Research Project: Agroecosystem Benefits from the Development and Application of New Management Technologies in Agricultural Watersheds

Location: Agroecosystems Management Research

Title: Temporal dynamics of bacterial communities in soil, and leachate water after swine manure application

Author
item RIEKE, ELIZABETH - Iowa State University
item Moorman, Thomas
item SOUPIR, MICHELLE - Iowa State University
item HOWE, ADINA - Iowa State University

Submitted to: Meeting Abstract
Publication Type: Abstract Only
Publication Acceptance Date: 8/30/2018
Publication Date: N/A
Citation: N/A

Interpretive Summary:

Technical Abstract: Land application of swine manure recycles plant nutrients, but excess nutrients and zoonotic bacteria may degrade water quality especially where fields have subsurface drainage. We investigated the temporal impact of swine manure application on soil microbial communities. Swine manure was applied to intact soil columns collected from plots under chisel plow or no-till with corn and soybean rotation. In the following 108 days, six simulated rainfalls were applied and drainage water was collected. DNA extraction and targeted 16S-rRNA gene sequencing was used to characterize and to identify shifts in bacterial communities in the soil and drainage water over 108 days after manure application. Tillage accounted for only a small fraction of the variability in bacterial communities. The majority of OTUs stimulated by manure application belonged to 12 orders of bacteria. Orders within the Proteobacteria were most prevalent, followed by Bacteroidetes, Firmicutes, Actinobacteria and Spirochaetes. While the majority of the 12 orders decreased after day 59, relative abundances of OTU associated with Rhizobiales and Actinomyecetales in soil continued to increase. Bacterial orders which were stimulated by manure application in soil had varied responses in drainage waters over the course of the experiment. We identified a “manure-specific core” of five genera who comprised 13% of manure community.

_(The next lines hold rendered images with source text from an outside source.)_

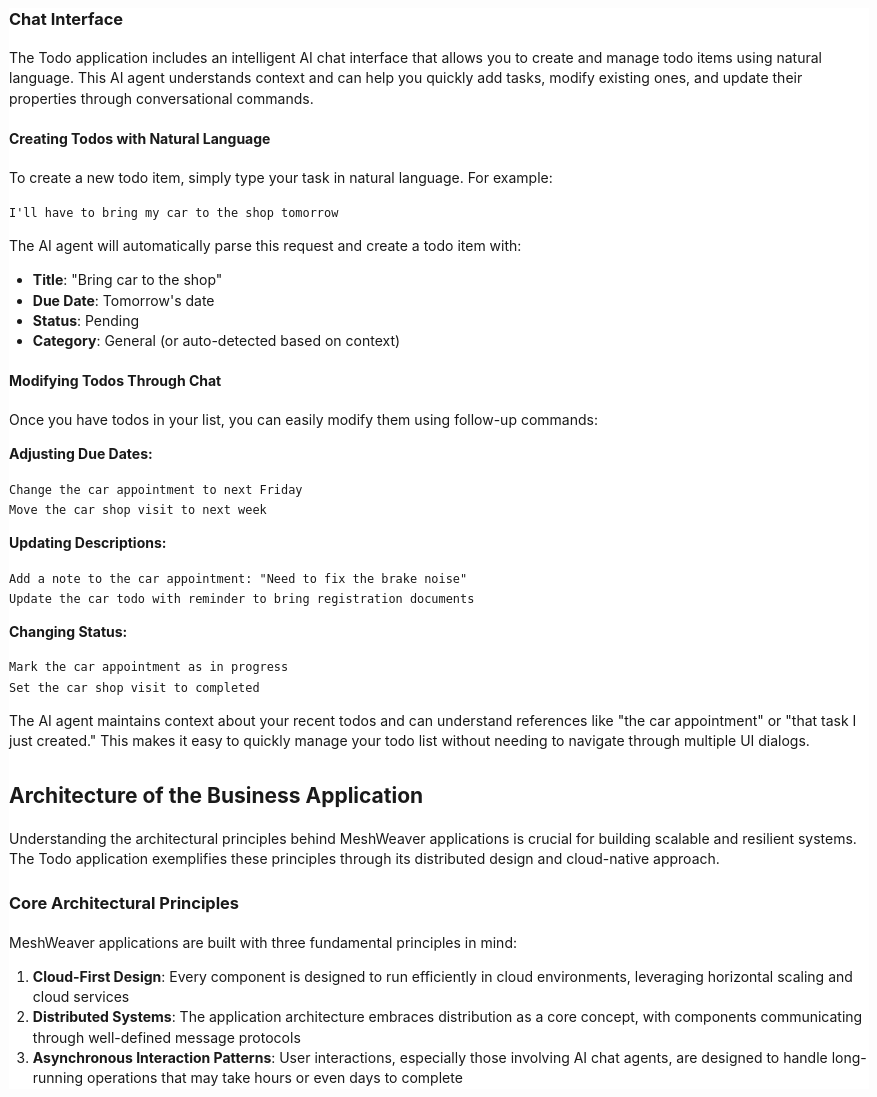 ### Chat Interface

The Todo application includes an intelligent AI chat interface that allows you to create and manage todo items using natural language. This AI agent understands context and can help you quickly add tasks, modify existing ones, and update their properties through conversational commands.

#### Creating Todos with Natural Language

To create a new todo item, simply type your task in natural language. For example:

```
I'll have to bring my car to the shop tomorrow
```

The AI agent will automatically parse this request and create a todo item with:
- **Title**: "Bring car to the shop"
- **Due Date**: Tomorrow's date
- **Status**: Pending
- **Category**: General (or auto-detected based on context)

#### Modifying Todos Through Chat

Once you have todos in your list, you can easily modify them using follow-up commands:

**Adjusting Due Dates:**
```
Change the car appointment to next Friday
Move the car shop visit to next week
```

**Updating Descriptions:**
```
Add a note to the car appointment: "Need to fix the brake noise"
Update the car todo with reminder to bring registration documents
```

**Changing Status:**
```
Mark the car appointment as in progress
Set the car shop visit to completed
```

The AI agent maintains context about your recent todos and can understand references like "the car appointment" or "that task I just created." This makes it easy to quickly manage your todo list without needing to navigate through multiple UI dialogs.

## Architecture of the Business Application

Understanding the architectural principles behind MeshWeaver applications is crucial for building scalable and resilient systems. The Todo application exemplifies these principles through its distributed design and cloud-native approach.

### Core Architectural Principles

MeshWeaver applications are built with three fundamental principles in mind:

1. **Cloud-First Design**: Every component is designed to run efficiently in cloud environments, leveraging horizontal scaling and cloud services
2. **Distributed Systems**: The application architecture embraces distribution as a core concept, with components communicating through well-defined message protocols
3. **Asynchronous Interaction Patterns**: User interactions, especially those involving AI chat agents, are designed to handle long-running operations that may take hours or even days to complete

Of these five genera, Clostridium sensu stricto was the only genus which did not return to pre-manure relative abundance in soil by day 108. Our results show that enrichment responses after manure amendment could result from displacement of autochthonous soil bacteria by manure-borne bacteria during the application process or by growth of indigenous bacteria using manure-derived nutrients.